Given passage:
────────────────────

Bungee Cord Parenting
When Emma was 4, I made the monumental decision to let her play in our fenced-in back yard by herself. I stayed in the kitchen where I could see her.
I can still feel the panicky flutter in my chest, the tremor in my hands when I took my eyes off her for more than 10 seconds. The words “bad mom” flashed across my vision in red neon. But at the same time I was giddy about my perceived accomplishment, for letting out the apron strings a bit.
It may sound odd for a work-outside-the-home mom to be so uptight. After all, since she was 2 months old, Emma was in the care of someone else — her grandma; a mature, trusted baby sitter or the day care staff — at least 40 hours a week.
But I also nursed her till she was 2, co-slept with her, made ALL her baby food and felt guilty if I didn’t spend every second with her when I was home. (Yes, she’s an only child at home — her half-brother is 15 years her senior and didn’t live with us.)
I was trying to create the perfect synergy of attachment parenting and free-range parenting styles. Perfectly impossible.
The apron strings were bungee cords. Keep her close, let her go, keep her close, let her go, with brief moments of blissful weightlessness for both of us during the pivotal moment before switching directions again.
Dear Lord, I hope that’s not how Emma describes her childhood to a therapist in 20 years.
I felt I was doing the right thing, of course. There are some instances where keeping your eyes glued to your child is paramount, such as at the pool or ocean when the littles aren’t yet strong swimmers. But it was hard for me to relax even, say, during a family vacation when I needed to rest and Emma was hanging out with other family members. If I was in proximity, I felt she was my sole responsibility. I rarely even split that responsibility with my husband except on Wednesday nights and a few weekends a year when I had pipe band practice or performances.
To my dismay, I admit I wasn’t only worried about Emma and her safety, but also about how she was acting and how others reacted to her. She was — and is — a spirited child. Don’t get me wrong, she is fun and smart and silly and helpful. But I worried when she was younger and left with family members or friends: Would she be disrespectful? Whine and cry because she get didn’t her way? Disobey? If I was there, I could deflect these behaviors, absorb them, keep everyone happy. If I wasn’t there, what might people think of her … and me?
As much as I read about helicopter parents and as much as I didn’t want to be one, I realize now that I hovered with the best of them. I imagined my goal to be both to keep her safe and to keep others from forming bad opinions about us. The safety thing is forgivable, but the other is, well, sad. Trying to keep other people from thinking anything is a foolish and vainglorious pursuit.

────────────────────

Extracted information:
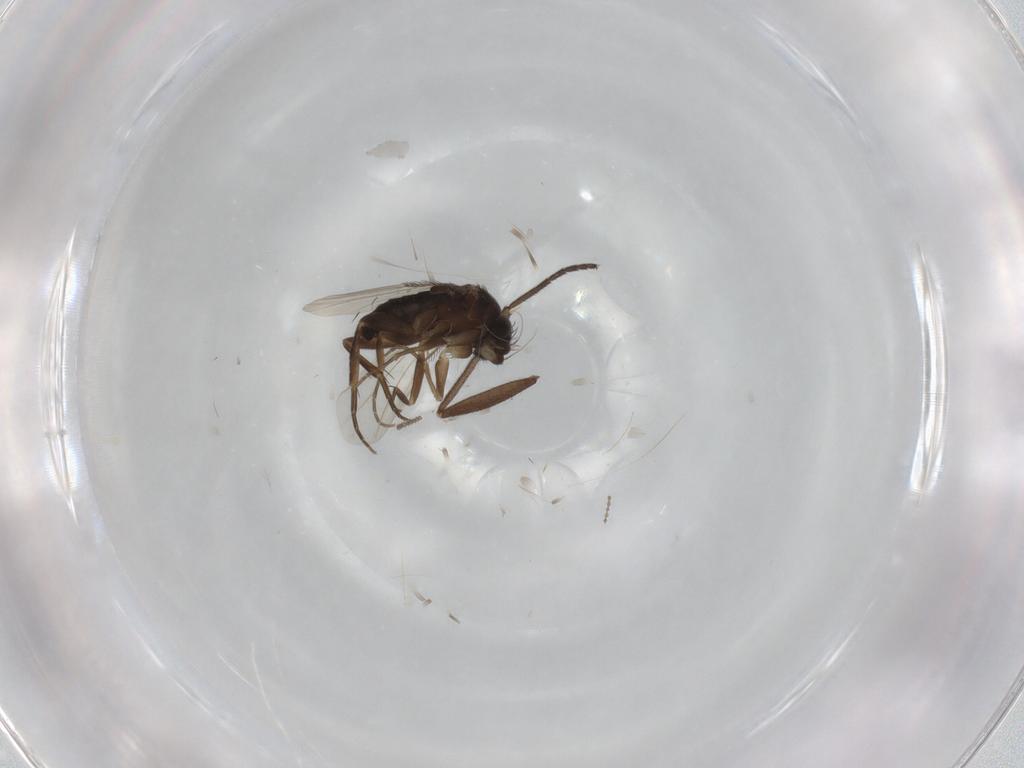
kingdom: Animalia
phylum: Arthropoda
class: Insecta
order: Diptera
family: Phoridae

────────────────────

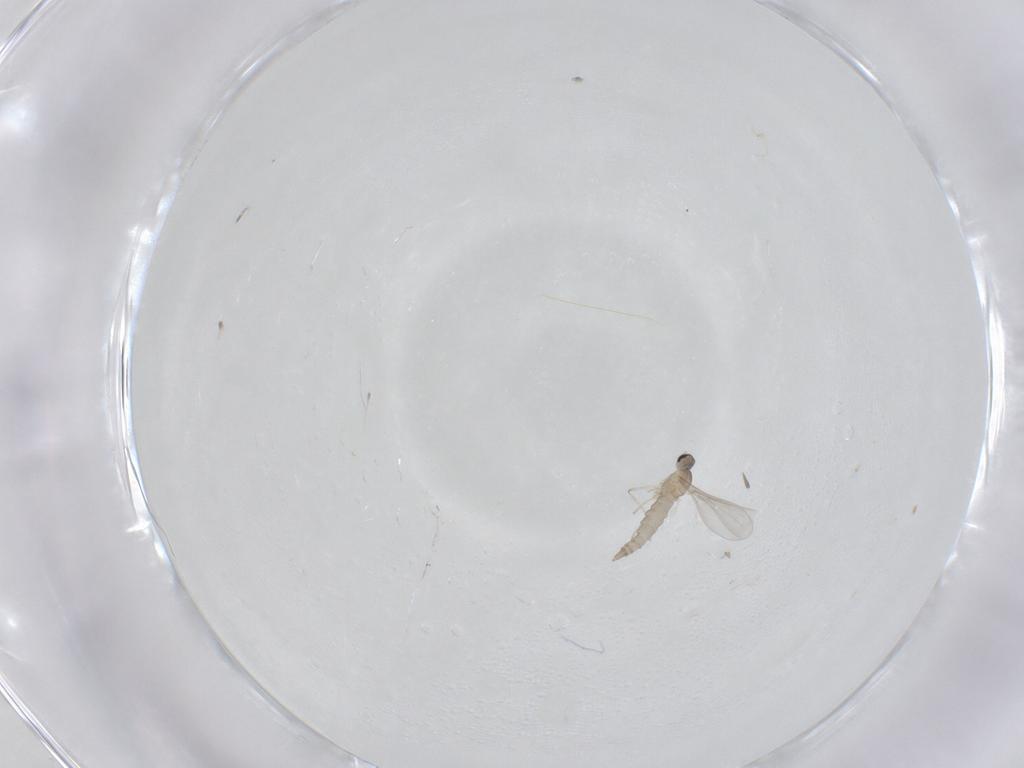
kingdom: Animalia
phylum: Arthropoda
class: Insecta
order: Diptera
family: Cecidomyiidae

────────────────────

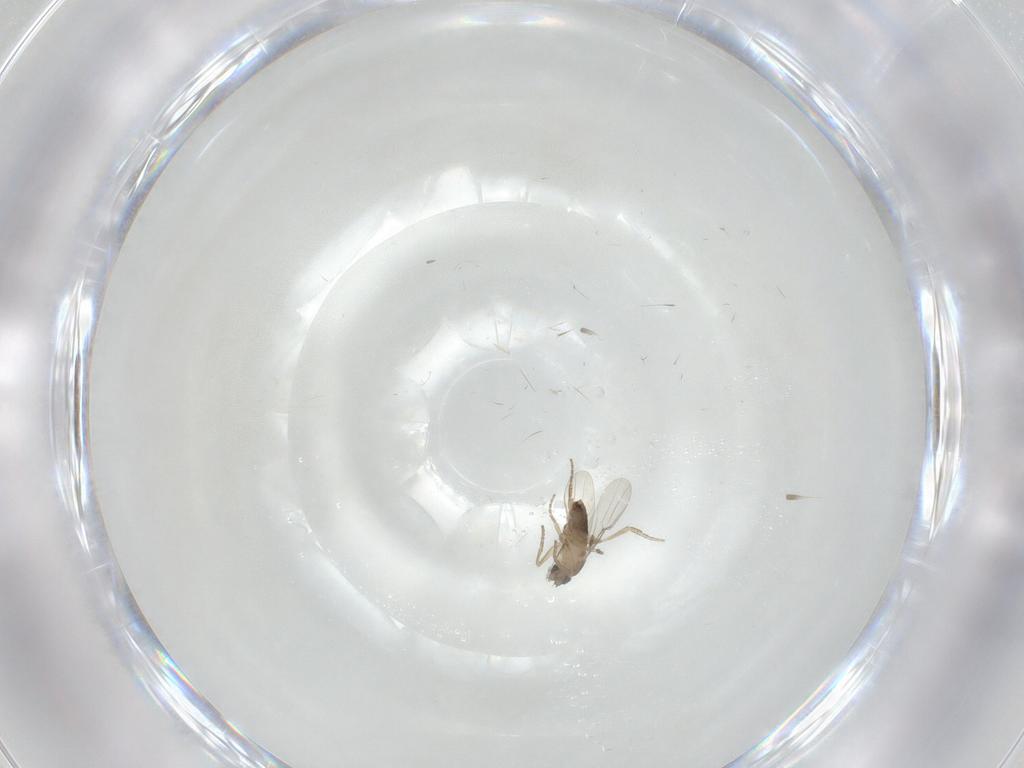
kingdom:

────────────────────

What is expected: Please rewrite the bungee cord parenting piece starting with "I was trying" and going on through "switching directions again.", replacing "synergy" with "blend".

Solution to this task:
I was trying to create the perfect blend of attachment parenting and free-range parenting styles. Perfectly impossible.
The apron strings were bungee cords. Keep her close, let her go, keep her close, let her go, with brief moments of blissful weightlessness for both of us during the pivotal moment before switching directions again.